Isorhamnetin attenuates liver fibrosis by inhibiting TGF-β/Smad signaling and relieving oxidative stress

Abstract

Hepatic fibrosis is considered integral to the progression of chronic liver diseases, leading to the development of cirrhosis and hepatocellular carcinoma. Activation of hepatic stellate cells (HSCs) is the dominant event in hepatic fibrogenesis. We investigated the ability of isorhamnetin, the 3′-O-methylated metabolite of quercetin, to protect against hepatic fibrosis in vitro and in vivo. Isorhamnetin inhibited transforming growth factor (TGF)-β1-induced expression of α-smooth muscle actin (α-SMA), plasminogen activator inhibitor-1 (PAI-1), and collagen in primary murine HSCs and LX-2 cells. The TGF-β1- or Smad-induced luciferase reporter activity of Smad binding elements was significantly decreased by isorhamnetin with a concomitant decrease in Smad2/3 phosphorylation. Isorhamnetin increased the nuclear translocation of Nrf2 in HSCs and increased antioxidant response element reporter gene activity. Furthermore, isorhamnetin blocked TGF-β1-induced reactive oxygen species production. The specific role of Nrf2 in isorhamnetin-mediated suppression of PAI-1 and phosphorylated Smad3 was verified using a siRNA against Nrf2. To examine the anti-fibrotic effect of isorhamnetin in vivo, liver fibrosis was induced by CCl4 in mice. Isorhamnetin significantly prevented CCl4-induced increases in serum alanine transaminase and aspartate transaminase levels, and caused histopathological changes characterized by decreases in hepatic degeneration, inflammatory cell infiltration, and collagen accumulation. Moreover, isorhamnetin markedly decreased the expression of phosphorylated Smad3, TGF-β1, α-SMA, and PAI-1. Isorhamnetin attenuated the CCl4-induced increase in the number of 4-hydroxynonenal and nitrotyrosine-positive cells, and prevented glutathione depletion. We propose that isorhamnetin inhibits the TGF-β/Smad signaling pathway and relieves oxidative stress, thus inhibiting HSC activation and preventing liver fibrosis.

Stored data
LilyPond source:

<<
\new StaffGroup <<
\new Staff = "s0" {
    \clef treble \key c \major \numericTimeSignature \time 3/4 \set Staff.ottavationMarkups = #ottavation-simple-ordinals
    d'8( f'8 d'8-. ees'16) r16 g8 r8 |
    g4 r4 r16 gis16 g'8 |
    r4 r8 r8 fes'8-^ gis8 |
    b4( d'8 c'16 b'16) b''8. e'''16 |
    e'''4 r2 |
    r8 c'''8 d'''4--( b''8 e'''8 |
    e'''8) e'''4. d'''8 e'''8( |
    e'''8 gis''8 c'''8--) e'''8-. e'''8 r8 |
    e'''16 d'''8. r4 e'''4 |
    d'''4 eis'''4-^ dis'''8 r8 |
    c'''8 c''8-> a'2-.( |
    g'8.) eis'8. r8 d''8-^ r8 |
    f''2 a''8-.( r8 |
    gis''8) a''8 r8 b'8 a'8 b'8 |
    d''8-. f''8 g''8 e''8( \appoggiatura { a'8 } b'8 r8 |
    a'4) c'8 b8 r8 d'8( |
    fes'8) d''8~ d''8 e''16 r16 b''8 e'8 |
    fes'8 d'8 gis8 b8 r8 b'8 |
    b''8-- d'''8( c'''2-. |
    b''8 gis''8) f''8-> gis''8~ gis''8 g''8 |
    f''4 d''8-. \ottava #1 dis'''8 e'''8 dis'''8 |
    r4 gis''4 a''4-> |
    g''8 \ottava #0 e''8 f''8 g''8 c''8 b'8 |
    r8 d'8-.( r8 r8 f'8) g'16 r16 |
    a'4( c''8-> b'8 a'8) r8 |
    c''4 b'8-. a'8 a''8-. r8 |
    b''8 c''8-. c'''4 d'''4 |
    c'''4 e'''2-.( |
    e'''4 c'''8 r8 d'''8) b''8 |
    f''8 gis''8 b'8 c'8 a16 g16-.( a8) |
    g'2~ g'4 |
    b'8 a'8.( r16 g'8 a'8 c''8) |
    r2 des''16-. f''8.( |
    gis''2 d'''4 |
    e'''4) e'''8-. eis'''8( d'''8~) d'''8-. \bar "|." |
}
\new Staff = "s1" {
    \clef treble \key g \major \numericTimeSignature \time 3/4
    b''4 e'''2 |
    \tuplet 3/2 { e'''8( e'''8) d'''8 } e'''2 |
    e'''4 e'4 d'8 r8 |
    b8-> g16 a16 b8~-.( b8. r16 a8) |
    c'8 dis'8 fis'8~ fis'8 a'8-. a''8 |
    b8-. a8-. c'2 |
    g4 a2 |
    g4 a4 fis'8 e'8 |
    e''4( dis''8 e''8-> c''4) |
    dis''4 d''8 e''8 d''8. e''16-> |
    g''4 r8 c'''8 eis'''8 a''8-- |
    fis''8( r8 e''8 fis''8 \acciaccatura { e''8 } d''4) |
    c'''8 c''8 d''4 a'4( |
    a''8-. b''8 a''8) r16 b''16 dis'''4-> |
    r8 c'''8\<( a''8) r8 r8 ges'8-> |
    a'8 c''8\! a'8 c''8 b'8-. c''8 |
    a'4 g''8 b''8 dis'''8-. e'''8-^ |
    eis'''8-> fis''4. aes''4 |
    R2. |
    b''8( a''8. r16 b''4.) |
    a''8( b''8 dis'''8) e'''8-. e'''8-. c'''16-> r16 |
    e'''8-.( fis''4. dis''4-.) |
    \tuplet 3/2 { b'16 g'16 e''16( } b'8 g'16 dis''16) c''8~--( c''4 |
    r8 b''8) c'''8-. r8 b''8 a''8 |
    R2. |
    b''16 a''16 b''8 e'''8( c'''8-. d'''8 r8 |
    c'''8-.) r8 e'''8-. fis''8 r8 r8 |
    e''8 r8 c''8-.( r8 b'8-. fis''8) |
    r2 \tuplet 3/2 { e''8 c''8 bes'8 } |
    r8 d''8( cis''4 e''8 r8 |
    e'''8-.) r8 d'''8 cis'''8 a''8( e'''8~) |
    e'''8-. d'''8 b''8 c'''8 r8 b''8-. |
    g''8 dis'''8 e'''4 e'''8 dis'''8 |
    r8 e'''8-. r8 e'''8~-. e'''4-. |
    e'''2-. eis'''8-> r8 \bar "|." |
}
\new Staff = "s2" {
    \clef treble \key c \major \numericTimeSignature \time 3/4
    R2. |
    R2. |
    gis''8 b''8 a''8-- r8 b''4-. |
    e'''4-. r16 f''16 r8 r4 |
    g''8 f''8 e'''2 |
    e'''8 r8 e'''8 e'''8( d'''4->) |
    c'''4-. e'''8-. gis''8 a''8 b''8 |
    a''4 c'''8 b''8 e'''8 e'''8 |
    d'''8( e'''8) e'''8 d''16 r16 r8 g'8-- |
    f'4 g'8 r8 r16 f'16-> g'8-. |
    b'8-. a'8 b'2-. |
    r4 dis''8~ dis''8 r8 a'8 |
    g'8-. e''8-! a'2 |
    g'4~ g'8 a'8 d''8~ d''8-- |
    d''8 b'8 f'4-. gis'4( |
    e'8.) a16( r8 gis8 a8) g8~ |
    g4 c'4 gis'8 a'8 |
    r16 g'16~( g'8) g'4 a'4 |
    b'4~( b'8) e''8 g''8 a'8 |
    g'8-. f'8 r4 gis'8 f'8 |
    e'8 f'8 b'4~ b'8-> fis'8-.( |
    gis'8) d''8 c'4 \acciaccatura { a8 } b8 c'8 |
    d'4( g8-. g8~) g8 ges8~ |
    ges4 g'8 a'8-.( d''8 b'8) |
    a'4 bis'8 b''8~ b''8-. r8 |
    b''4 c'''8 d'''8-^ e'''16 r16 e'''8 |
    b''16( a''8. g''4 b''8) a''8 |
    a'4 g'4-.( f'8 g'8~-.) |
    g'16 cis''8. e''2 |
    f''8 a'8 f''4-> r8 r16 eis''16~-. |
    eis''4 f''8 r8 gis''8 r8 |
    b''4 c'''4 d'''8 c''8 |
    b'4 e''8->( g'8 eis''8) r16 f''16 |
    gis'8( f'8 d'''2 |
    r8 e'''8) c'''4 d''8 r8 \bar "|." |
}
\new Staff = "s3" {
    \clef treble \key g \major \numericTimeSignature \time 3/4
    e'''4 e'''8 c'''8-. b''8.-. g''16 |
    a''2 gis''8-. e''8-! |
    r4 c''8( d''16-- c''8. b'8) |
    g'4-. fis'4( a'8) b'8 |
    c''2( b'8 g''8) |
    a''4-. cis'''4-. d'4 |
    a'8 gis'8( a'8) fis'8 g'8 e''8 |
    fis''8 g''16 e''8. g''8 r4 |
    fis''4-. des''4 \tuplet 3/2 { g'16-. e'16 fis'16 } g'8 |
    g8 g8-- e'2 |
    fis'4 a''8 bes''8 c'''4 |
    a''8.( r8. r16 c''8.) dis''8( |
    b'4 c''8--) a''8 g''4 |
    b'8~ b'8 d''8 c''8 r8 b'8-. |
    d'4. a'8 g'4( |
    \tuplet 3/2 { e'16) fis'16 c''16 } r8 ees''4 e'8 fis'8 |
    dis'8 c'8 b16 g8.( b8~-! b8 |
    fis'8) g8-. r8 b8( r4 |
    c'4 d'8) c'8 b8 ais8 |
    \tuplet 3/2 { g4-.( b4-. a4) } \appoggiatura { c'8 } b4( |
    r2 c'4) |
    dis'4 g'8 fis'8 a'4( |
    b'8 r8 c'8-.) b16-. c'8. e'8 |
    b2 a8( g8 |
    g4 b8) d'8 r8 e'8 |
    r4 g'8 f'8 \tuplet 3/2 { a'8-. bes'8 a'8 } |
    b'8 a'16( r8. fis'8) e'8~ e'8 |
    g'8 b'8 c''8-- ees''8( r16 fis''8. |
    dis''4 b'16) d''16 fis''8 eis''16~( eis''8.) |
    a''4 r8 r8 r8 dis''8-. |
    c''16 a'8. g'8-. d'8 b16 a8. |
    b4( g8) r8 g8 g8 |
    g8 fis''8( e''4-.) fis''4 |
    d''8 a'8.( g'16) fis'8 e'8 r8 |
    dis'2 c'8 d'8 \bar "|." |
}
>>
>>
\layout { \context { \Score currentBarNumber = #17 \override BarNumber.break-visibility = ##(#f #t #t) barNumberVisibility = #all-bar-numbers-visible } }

WHAT THIS EXERCISE ASKS:
A: Does the abstract on isorhamnetin and liver fibrosis agree with each of these statements? For each, answer yes or no and quote the deciding words. (i) Isorhamnetin is the 3′-O-methylated metabolite of quercetin. (ii) In the mouse experiments, liver fibrosis was induced with TGF-β1. (iii) Isorhamnetin increased the reactive oxygen species production induced by TGF-β1.
B: In the abstract on isorhamnetin and liver fibrosis, which molecules does the sentence beginning "Moreover, isorhamnetin markedly decreased the expression of" name?

TASK RESULTS:
A:
(i) Yes: "isorhamnetin, the 3′-O-methylated metabolite of quercetin"
(ii) No: "liver fibrosis was induced by CCl4 in mice"
(iii) No: "isorhamnetin blocked TGF-β1-induced reactive oxygen species production"

B:
- phosphorylated Smad3
- TGF-β1
- α-SMA
- PAI-1